Dataset records:
.....

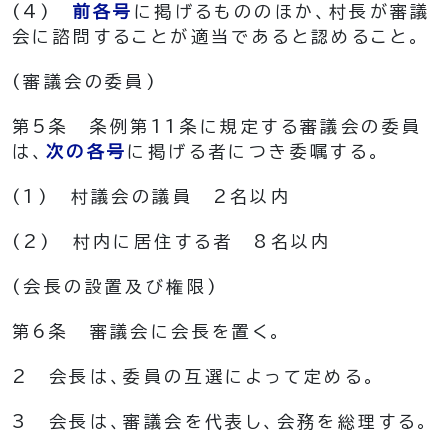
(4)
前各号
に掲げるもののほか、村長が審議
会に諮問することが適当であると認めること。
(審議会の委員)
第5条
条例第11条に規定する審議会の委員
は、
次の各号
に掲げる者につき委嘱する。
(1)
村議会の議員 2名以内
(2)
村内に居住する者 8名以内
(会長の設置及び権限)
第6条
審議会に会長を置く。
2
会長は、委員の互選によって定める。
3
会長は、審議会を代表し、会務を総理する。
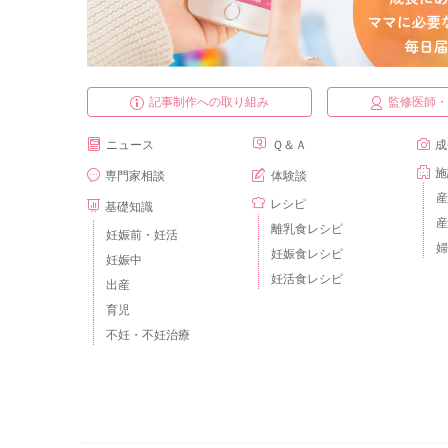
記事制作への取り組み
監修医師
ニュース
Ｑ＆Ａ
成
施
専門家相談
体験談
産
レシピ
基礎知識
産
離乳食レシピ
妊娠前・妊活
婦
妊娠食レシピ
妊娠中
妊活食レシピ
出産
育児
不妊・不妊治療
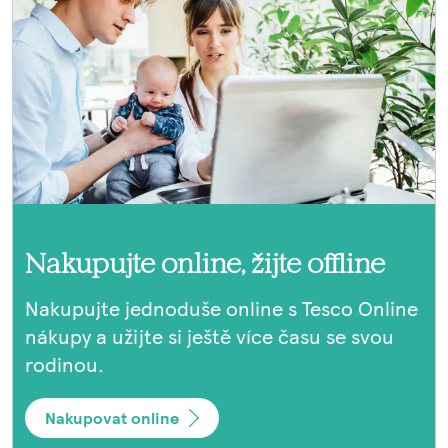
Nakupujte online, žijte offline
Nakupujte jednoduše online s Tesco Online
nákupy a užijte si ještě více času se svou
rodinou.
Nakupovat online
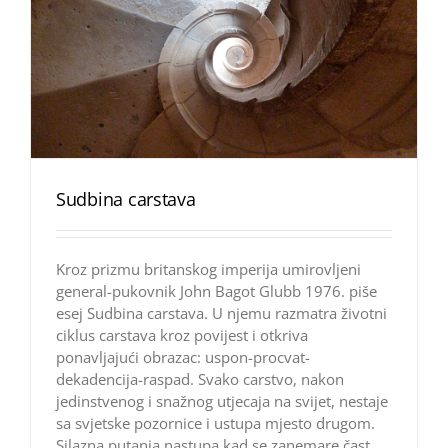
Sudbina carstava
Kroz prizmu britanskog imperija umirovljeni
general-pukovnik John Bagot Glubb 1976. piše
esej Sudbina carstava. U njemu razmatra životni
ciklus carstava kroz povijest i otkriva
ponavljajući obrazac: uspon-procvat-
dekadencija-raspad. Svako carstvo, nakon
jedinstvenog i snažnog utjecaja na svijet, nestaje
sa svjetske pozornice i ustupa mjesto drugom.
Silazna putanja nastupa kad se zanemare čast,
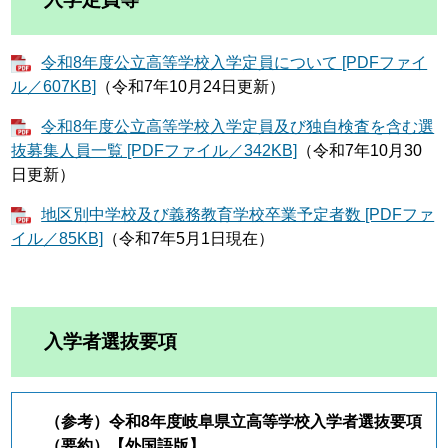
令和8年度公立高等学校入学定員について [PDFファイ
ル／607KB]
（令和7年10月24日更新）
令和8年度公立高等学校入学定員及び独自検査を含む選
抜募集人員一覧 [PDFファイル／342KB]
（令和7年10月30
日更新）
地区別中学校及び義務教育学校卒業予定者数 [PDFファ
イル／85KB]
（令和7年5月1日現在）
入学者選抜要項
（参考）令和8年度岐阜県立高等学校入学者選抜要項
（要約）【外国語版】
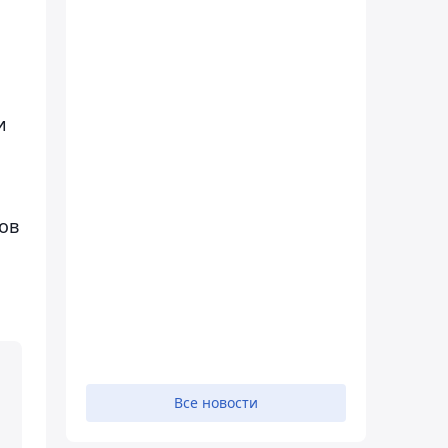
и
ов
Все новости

.....

> [Required work]
The records above, minus their pictures, are to be returned verbatim.

> [Response]
(4)
前各号
に掲げるもののほか、村長が審議
会に諮問することが適当であると認めること。
(審議会の委員)
第5条
条例第11条に規定する審議会の委員
は、
次の各号
に掲げる者につき委嘱する。
(1)
村議会の議員 2名以内
(2)
村内に居住する者 8名以内
(会長の設置及び権限)
第6条
審議会に会長を置く。
2
会長は、委員の互選によって定める。
3
会長は、審議会を代表し、会務を総理する。
記事制作への取り組み
監修医師
ニュース
Ｑ＆Ａ
成
施
専門家相談
体験談
産
レシピ
基礎知識
産
離乳食レシピ
妊娠前・妊活
婦
妊娠食レシピ
妊娠中
妊活食レシピ
出産
育児
不妊・不妊治療
Nakupujte online, žijte offline
Nakupujte jednoduše online s Tesco Online
nákupy a užijte si ještě více času se svou
rodinou.
Nakupovat online
Sudbina carstava
Kroz prizmu britanskog imperija umirovljeni
general-pukovnik John Bagot Glubb 1976. piše
esej Sudbina carstava. U njemu razmatra životni
ciklus carstava kroz povijest i otkriva
ponavljajući obrazac: uspon-procvat-
dekadencija-raspad. Svako carstvo, nakon
jedinstvenog i snažnog utjecaja na svijet, nestaje
sa svjetske pozornice i ustupa mjesto drugom.
Silazna putanja nastupa kad se zanemare čast,
令和8年度公立高等学校入学定員について [PDFファイ
ル／607KB]
（令和7年10月24日更新）
令和8年度公立高等学校入学定員及び独自検査を含む選
抜募集人員一覧 [PDFファイル／342KB]
（令和7年10月30
日更新）
地区別中学校及び義務教育学校卒業予定者数 [PDFファ
イル／85KB]
（令和7年5月1日現在）
入学者選抜要項
（参考）令和8年度岐阜県立高等学校入学者選抜要項
（要約）【外国語版】
и
ов
Все новости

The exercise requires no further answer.